### Job
Rename "approximate" to "estimated" in the lines starting at the one that contains "What is the sum of all Low (Hours) values?" and ending at the one that contains "What is the approximate", and keep everything else the same. Return only those lines, without the pictures.

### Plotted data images
________________________________________
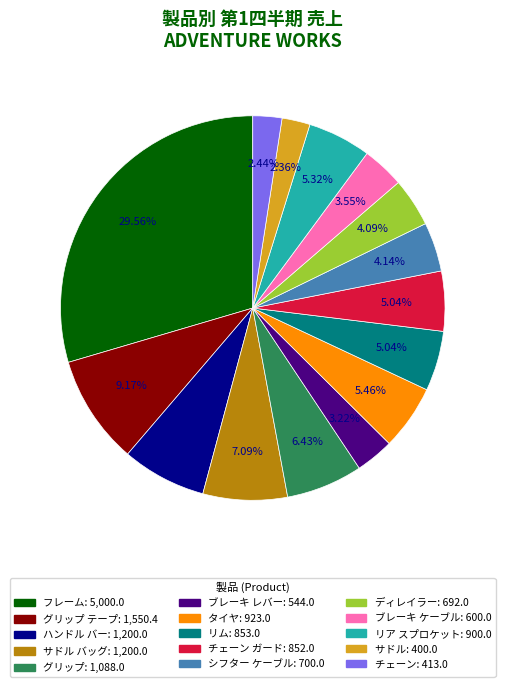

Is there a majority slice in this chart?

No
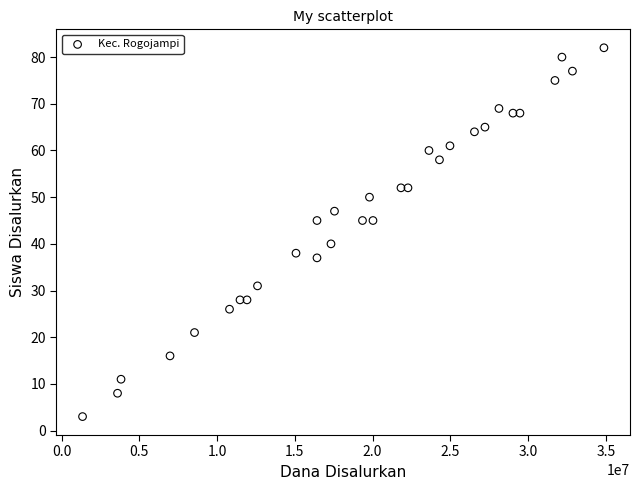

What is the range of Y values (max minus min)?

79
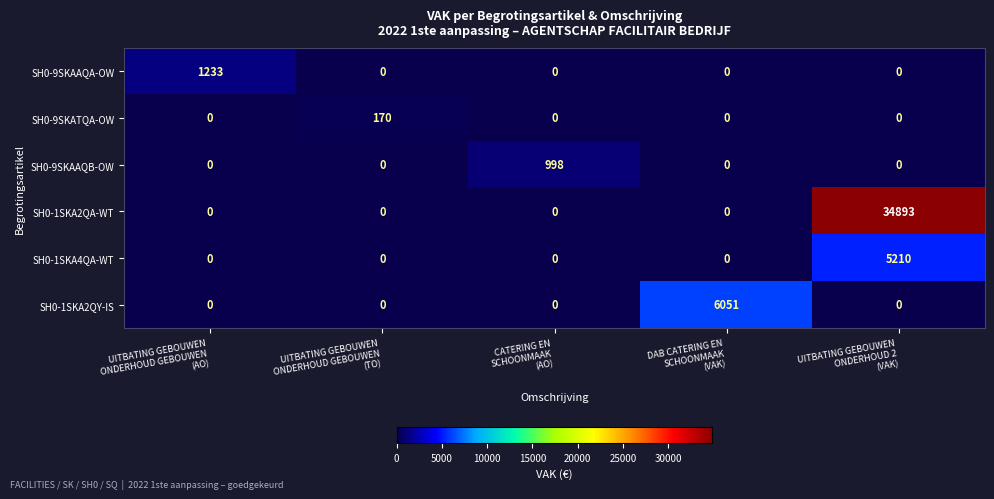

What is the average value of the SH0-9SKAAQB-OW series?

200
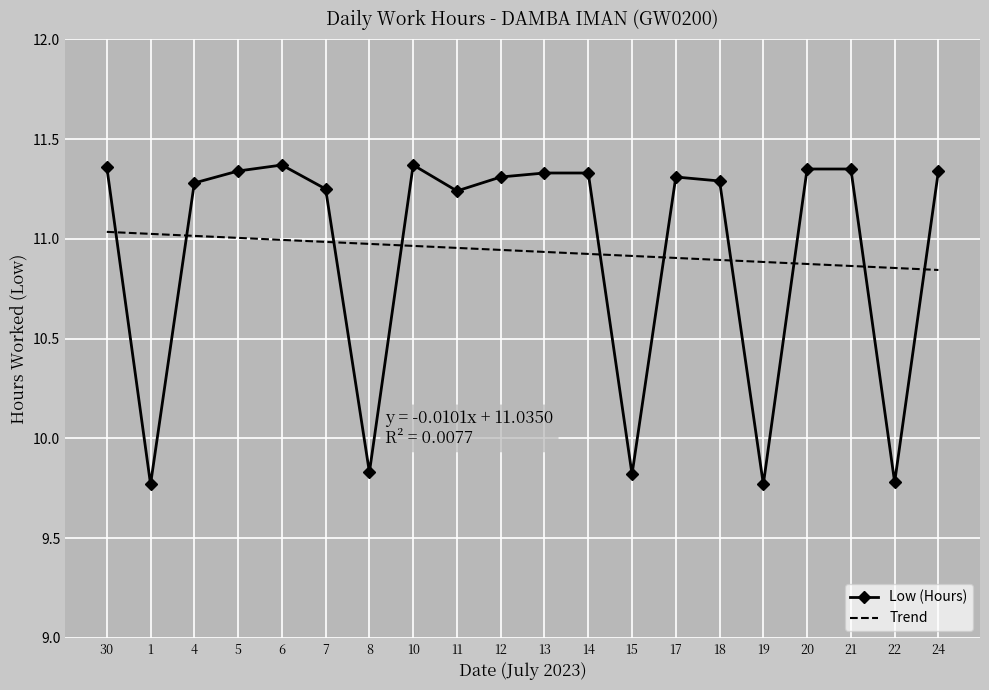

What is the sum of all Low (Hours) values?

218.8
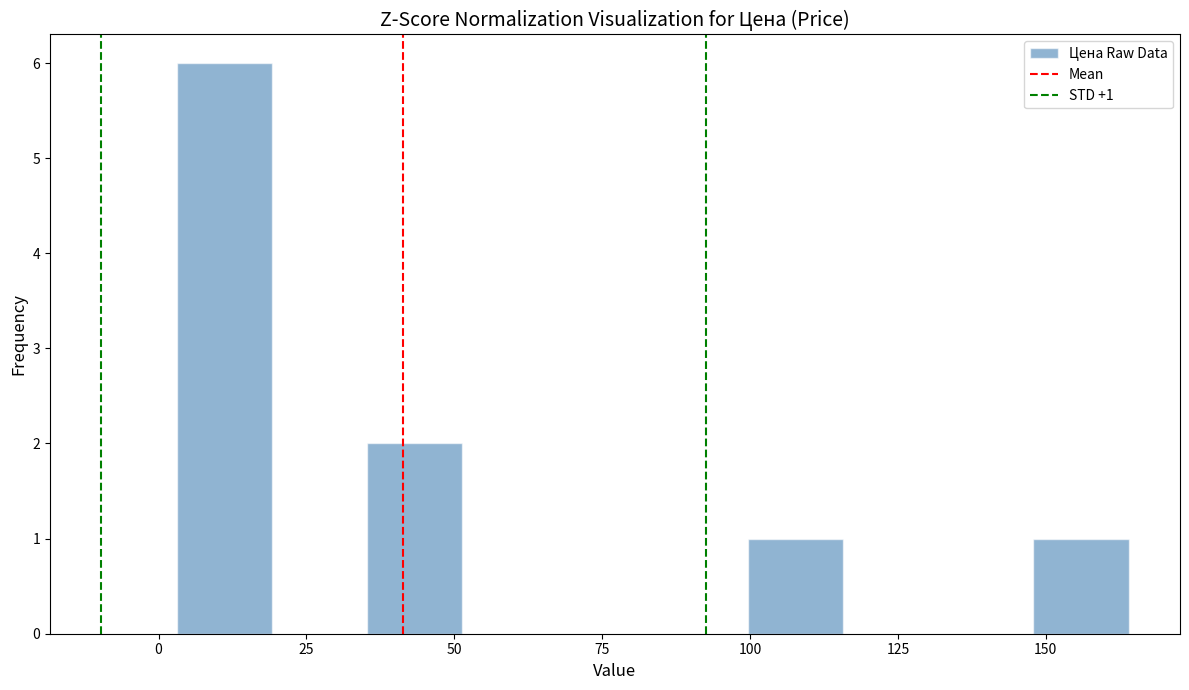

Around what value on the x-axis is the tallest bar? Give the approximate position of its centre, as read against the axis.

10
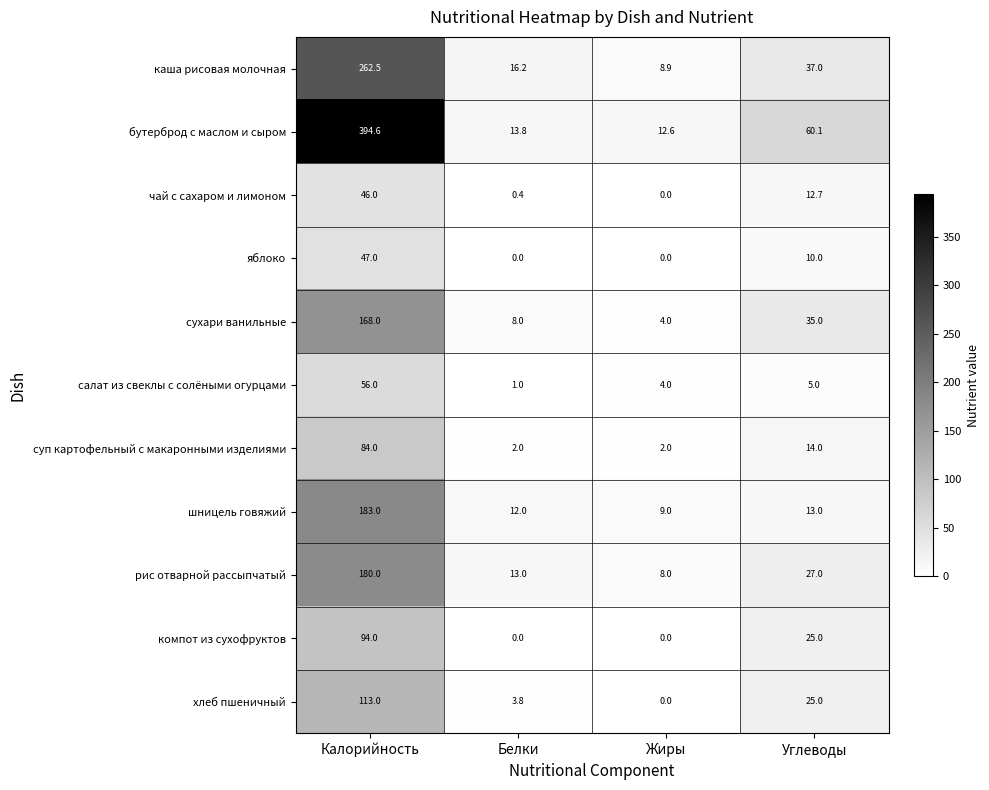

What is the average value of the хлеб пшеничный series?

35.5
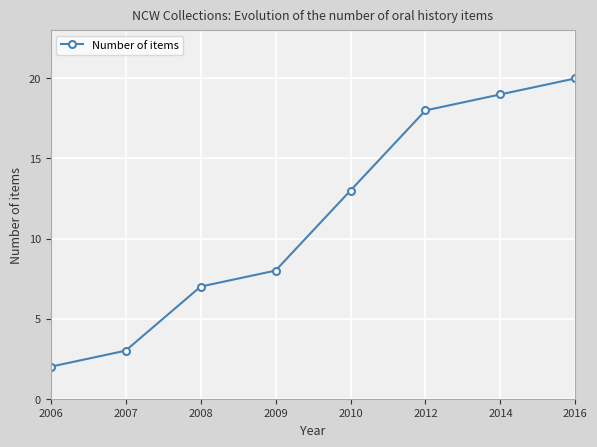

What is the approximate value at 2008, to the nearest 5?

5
________________________________________
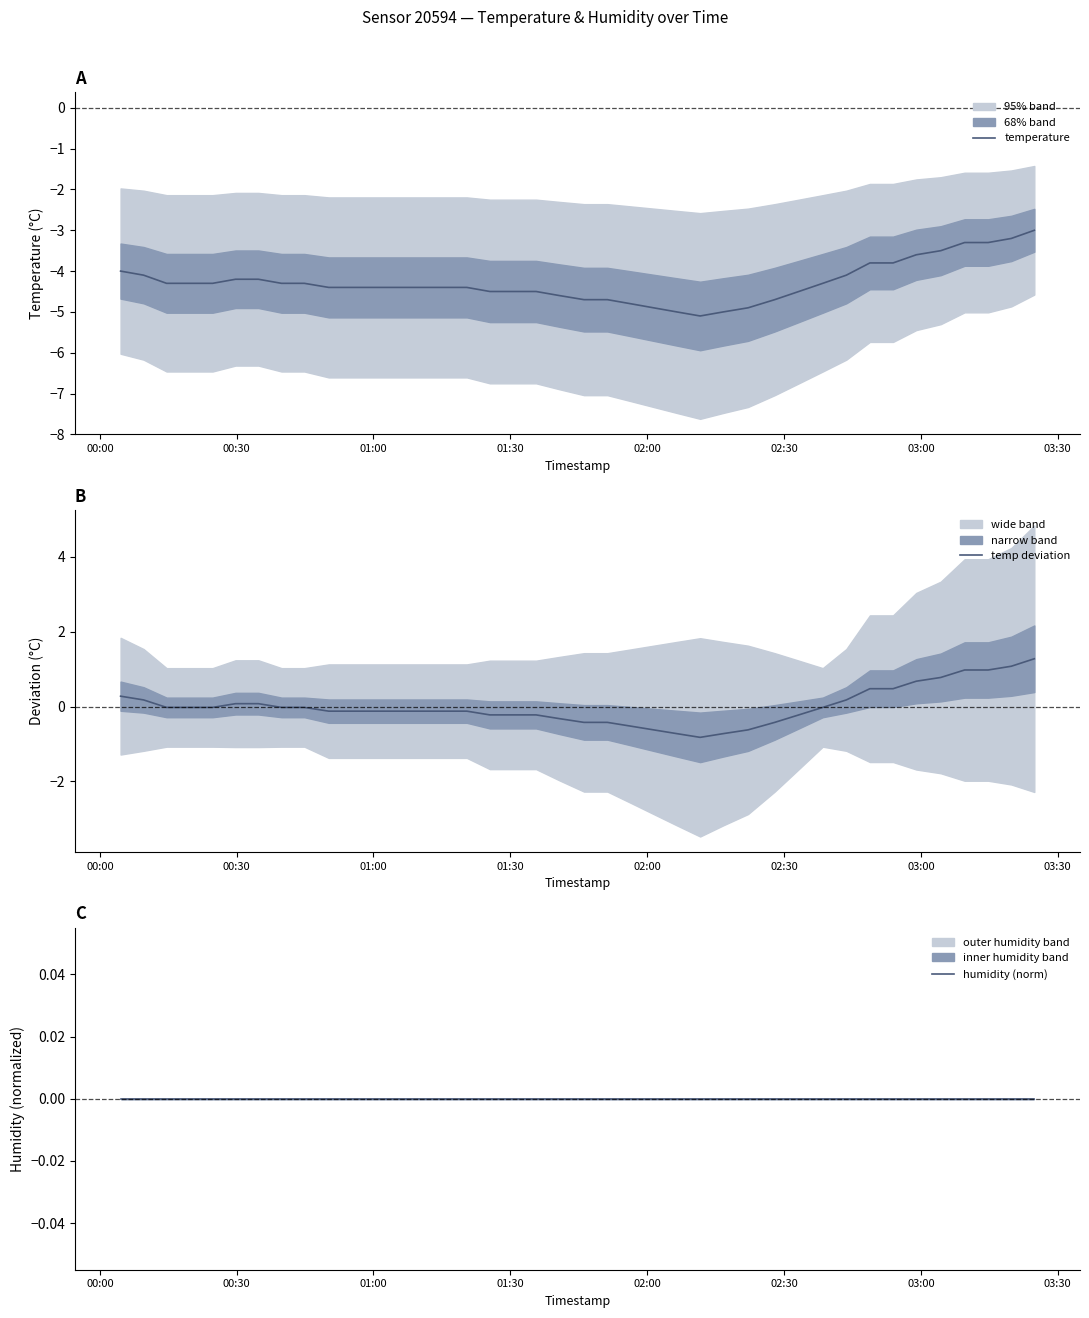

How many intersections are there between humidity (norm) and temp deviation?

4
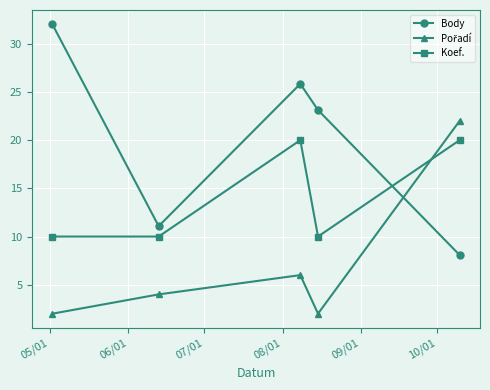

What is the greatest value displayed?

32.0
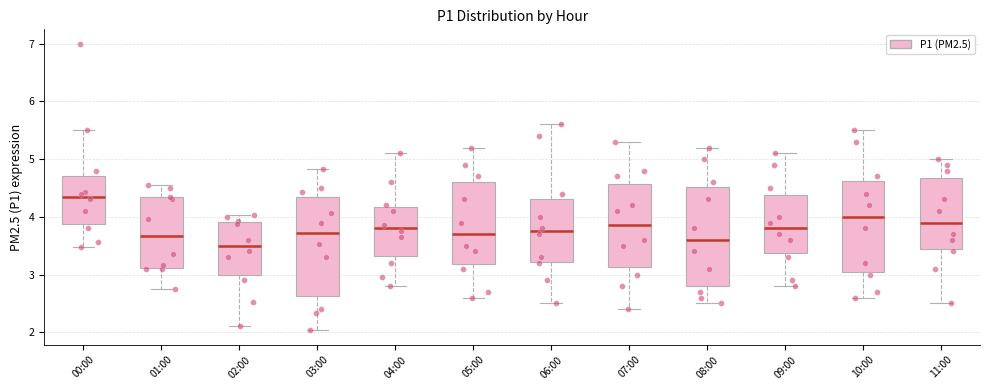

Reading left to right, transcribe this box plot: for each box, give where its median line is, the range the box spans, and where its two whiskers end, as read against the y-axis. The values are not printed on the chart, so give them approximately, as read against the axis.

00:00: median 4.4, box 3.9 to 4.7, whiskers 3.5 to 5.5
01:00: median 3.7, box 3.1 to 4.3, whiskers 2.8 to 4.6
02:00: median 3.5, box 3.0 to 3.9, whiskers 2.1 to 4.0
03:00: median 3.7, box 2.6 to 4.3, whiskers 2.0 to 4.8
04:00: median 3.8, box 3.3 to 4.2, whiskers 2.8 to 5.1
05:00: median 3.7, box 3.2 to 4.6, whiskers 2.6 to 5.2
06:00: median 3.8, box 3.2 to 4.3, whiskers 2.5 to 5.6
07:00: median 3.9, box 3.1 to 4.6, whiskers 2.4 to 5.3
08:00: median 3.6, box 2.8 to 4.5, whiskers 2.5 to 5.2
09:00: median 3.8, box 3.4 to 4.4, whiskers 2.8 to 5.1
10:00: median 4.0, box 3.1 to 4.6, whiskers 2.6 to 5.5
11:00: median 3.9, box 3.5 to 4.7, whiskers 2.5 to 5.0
________________________________________
### Result
What is the sum of all Low (Hours) values?

218.8

Around what value on the x-axis is the tallest bar? Give the estimated position of its centre, as read against the axis.

10

What is the average value of the хлеб пшеничный series?

35.5

What is the estimated value at 2008, to the nearest 5?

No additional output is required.